Türkçede yozlaşma, “doğasındaki iyi vasıfları bir takım dış etkenlerle zamanla yitirmek, soysuzlaşmak, özünden uzaklaşmak, bozulmak, tereddi etmek” şeklinde tanımlanmaktadır. Yozlaşma kelimesinin kökü, Türkçe “yoz”dan gelmektedir ve yozlaşma kelimesinin kökeni öz Türkçede “yabız(yavuz)” kelimesi ile aynıdır. Yavuz kelimesi de “Kötü olmak, kötüleşmek” anlamında kullanılır.
“İçre aşsız taşra tonsuz yabız yablakbodında üze olurtım.”
Orhun Yazıtları (735)
Yozlaşmanın farklı tanımları olabileceğini; fakat bu tanımların eksiklikler ya da fazlalıklar içerebileceğini ifade etmeliyiz. Çünkü her toplumun değerleri birbirinden farklıdır. Belirli bir davranışı bazı topluluklar yozlaşma olarak görürken bazıları da yozlaşma olarak görmez. Hatta bir toplumun içerisindeki aynı değer yargıları ile yetişmiş ama zıt görüşlere sahip insanlar bile yozlaşmanın farklı tanımlarını benimseyerek hareket edebilir. İnsanlar değiştikçe içinde bulundukları toplumları da değiştirecektir. Oluşan değişim zaman zaman iyi zaman zaman kötü sonuçlar doğuracak fakat neyin iyi neyin kötü olduğuna yine insanın içinde bulunduğu toplum karar verecektir. Bu nedenle yozlaşmayı tanımlamak da yozlaşma örneği vermek de epey zordur.
Hangi durumlarda yozlaşmanın meydana geldiğini anlamak, onunla mücadele edebilmek adına önem taşımaktadır. Genellikle iktisadi, siyasi, kültürel[!] ve toplumsal koşulların kötü yönde değişimi yozlaşmanın meydana geldiği durumları özetleyebilir. Fakat yozlaşmanın oluşması için toplumda oluşan değer karmaşaları ve faydacılık [pragmatizm] görüşünün her duygunun önüne geçmesi, gerekli zemini zaten hazırlamaktadır. Seçimlerinde kendi çıkarları için başkasını zor durumda bırakmayı göze alabilen, beslediği menfaat duygusu had safhada olan insanlar; artık toplumumuzun çok büyük bir parçası haline gelmiştir. Bu kötü yöndeki değişim insan ilişkilerini yozlaştırmış ve sonunda toplumsal yozlaşmayı doğurmuştur. Aynı zamanda tepkisiz toplumun açığa çıkması da yalnızca kendini kurtarmayı isteyen bireyin hedeflerinden dolayıdır. Birey maddi gelir getiren işleri yapmak için okumayı, kendini geliştirmeyi ve sonunda düşünmeyi bırakmıştır. Düşünceleri eyleme geçirmek, zaten tehlikeli iken sonunda her şeyden yakınan fakat tepkisiz kalan toplum ortaya çıkmıştır ve toplum yekten yozlaşmıştır…

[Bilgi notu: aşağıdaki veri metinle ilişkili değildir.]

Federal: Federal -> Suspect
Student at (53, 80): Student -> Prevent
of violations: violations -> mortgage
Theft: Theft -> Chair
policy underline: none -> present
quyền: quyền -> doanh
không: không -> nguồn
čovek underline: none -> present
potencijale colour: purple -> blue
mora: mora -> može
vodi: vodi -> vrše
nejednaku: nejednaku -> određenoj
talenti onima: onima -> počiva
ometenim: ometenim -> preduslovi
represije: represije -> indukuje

Yozlaşmanın tanımını yaparken dikkat edilmesi gereken bir diğer husus, kamusal gücün kullanılıp kullanılmadığıdır. Çünkü kötü durumun yozlaşma olarak ifade edilebilmesi için topluma zarar arz etmelidir. Aksi halde bireysel işlenmiş suçlar sahtekarlık veya dolandırıcılık diye adlandırılmaktan öteye gidemezler.
Yozlaşma için verilebilir en iyi örnek ise dildeki değişmelerdir. Dilimizde büyük uğraşlarla sürdürdüğümüz kurallar vardır. Hangi ekin hangi köke hangi sırayla geleceği, yapım ve çekim eklerinin özellik ve işlevleri bellidir. Fakat Avrupa dillerinden gelen kelimeler, beraberinde kendi kurallarını da getirmektedir. Gelen yeni kurallar ve yeni kelimeler ise dilimizde kargaşa yaratır ve yozlaşmayı başlatır. Dolayısıyla Türkçeye yanaşmak isteyen her Avrupa kökenli sözcük, Türkçenin güzelliğini ve doğallığını bozmaktadır. İşte bu yozlaşmadır. Yabancı sözcüklerin Türkçeye uygun olmadığını ve dilimizde sorun yarattığını biliyoruz. Fakat bilmemiz, gereğini yapmamıza yetmiyor. İş yerlerinde, sokakta, hastanede, biri ile sohbette ve nice yerde yabancı kelimelere dur demiyoruz. Özellikle iş yeri levhalarında dikkat çekmek için yabancı kelimeler ile Türkçe kelimeler harmanlanıyor. Günün sonunda dilimiz, kimliğimizdir diyoruz fakat dilimizi kaybettiğimizde; kimliğimizi de kaybedeceğimizi idrak edemiyoruz.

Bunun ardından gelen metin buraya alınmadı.